SAAT-SAAT MICROTEACHING


 
            Diantara semua matakuliah yang memusingkan, yang paling membuat deg-deg kan adalah “Microteaching”, kalau bukan karena lulus matakuliah wajib ini untuk syarat PPL, pasti saya tidak akan bisa mengikuti PPL seperti sekarang.
            Microteaching adalah praktek mengajar kecil di kelas sebagai latihan untuk persiapan menjadi guru dan praktek sebenarnya di sekolah.

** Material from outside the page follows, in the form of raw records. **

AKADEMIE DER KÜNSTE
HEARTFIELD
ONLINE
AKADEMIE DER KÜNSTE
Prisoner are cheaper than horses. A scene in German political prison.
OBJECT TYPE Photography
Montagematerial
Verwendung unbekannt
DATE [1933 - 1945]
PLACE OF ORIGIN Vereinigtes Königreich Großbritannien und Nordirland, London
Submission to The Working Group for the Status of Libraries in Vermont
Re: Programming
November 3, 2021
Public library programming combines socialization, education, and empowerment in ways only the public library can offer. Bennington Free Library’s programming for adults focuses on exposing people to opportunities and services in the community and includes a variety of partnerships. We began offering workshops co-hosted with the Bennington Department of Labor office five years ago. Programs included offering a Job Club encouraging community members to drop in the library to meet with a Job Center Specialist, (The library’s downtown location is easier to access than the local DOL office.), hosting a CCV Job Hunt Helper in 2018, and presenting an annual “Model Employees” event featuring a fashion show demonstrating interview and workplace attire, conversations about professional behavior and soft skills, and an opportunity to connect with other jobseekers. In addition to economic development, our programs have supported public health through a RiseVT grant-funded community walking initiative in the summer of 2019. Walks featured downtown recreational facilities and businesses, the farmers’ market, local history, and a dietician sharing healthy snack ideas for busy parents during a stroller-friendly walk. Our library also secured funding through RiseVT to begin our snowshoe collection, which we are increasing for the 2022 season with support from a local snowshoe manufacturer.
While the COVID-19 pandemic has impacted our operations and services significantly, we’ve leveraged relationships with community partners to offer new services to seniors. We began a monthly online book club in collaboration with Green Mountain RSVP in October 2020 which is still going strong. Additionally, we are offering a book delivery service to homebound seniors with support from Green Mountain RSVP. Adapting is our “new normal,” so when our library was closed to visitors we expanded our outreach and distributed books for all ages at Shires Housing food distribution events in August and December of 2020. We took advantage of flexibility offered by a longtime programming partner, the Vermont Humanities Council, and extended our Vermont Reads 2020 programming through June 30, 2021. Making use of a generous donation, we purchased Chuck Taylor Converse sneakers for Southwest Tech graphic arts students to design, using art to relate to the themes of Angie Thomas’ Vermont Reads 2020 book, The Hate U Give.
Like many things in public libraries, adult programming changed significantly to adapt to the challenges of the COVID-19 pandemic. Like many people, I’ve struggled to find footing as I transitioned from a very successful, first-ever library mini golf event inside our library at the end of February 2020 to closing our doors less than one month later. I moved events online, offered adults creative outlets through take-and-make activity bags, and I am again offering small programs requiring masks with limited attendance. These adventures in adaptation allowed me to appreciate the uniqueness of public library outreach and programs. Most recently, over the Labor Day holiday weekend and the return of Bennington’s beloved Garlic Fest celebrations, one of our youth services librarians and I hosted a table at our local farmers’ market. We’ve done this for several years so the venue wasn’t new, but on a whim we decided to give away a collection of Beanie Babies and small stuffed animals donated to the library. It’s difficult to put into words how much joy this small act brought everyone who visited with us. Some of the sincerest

Ini adalah matakuliah wajib untuk ilmu pendidikan yang menjadi salah satu syarat untuk mengikuti PPL. Matakuliah ini dilakukan pada semester enam dan mengharuskan pesertanya berpakaian putih-hitam dan rapi, mempersiapkan RPP, praktek mengajar sebagai guru di depan teman-teman dan mempersiapkan mental mengajar.
            Dan inilah saatnya saya berada di semester enam dan mengikuti matakuliah microteaching, dosen yang mengampu matakuliah ini adalah Ibu Purnamawati dan pak Tambunan. Hari pertama masuk, ibu Purnamawati yang memberi kuliah yang berisi tentang syarat-syarat mengikuti matakuliah, pembagian buku dan pembagian mahasiswa yang sebagian akan diajar oleh ibu Purnamawati dan sebagian lagi diajar oleh pak Tambunan.
           
“karena ada dua dosen yang menangani matakuliah ini dan mahasiswa yang mengambil matakuliah ini juga banyak maka kita akan membaginya menjadi dua kelas yang sebagian akan diajar oleh saya dan sebagian lagi oleh pak Tambunan” kata bu Purnama.

“HAH….. APAAAAA!” seru semua mahasiswa.

“yang duduk bagian kanan masuk di kelas saya dan yang duduk di bagian kiri masuk di kelas pak Tambunan” kata bu Purnama.

“APAAAAA !!!” seru saya dan teman-teman yang duduk di bagian kiri.

“karena yang duduk di bagian kiri laki-laki semua mungkin cocok dengan pak Tambunan yang agak keras mungkin ngajarnya nanti” ucap bu Purnama.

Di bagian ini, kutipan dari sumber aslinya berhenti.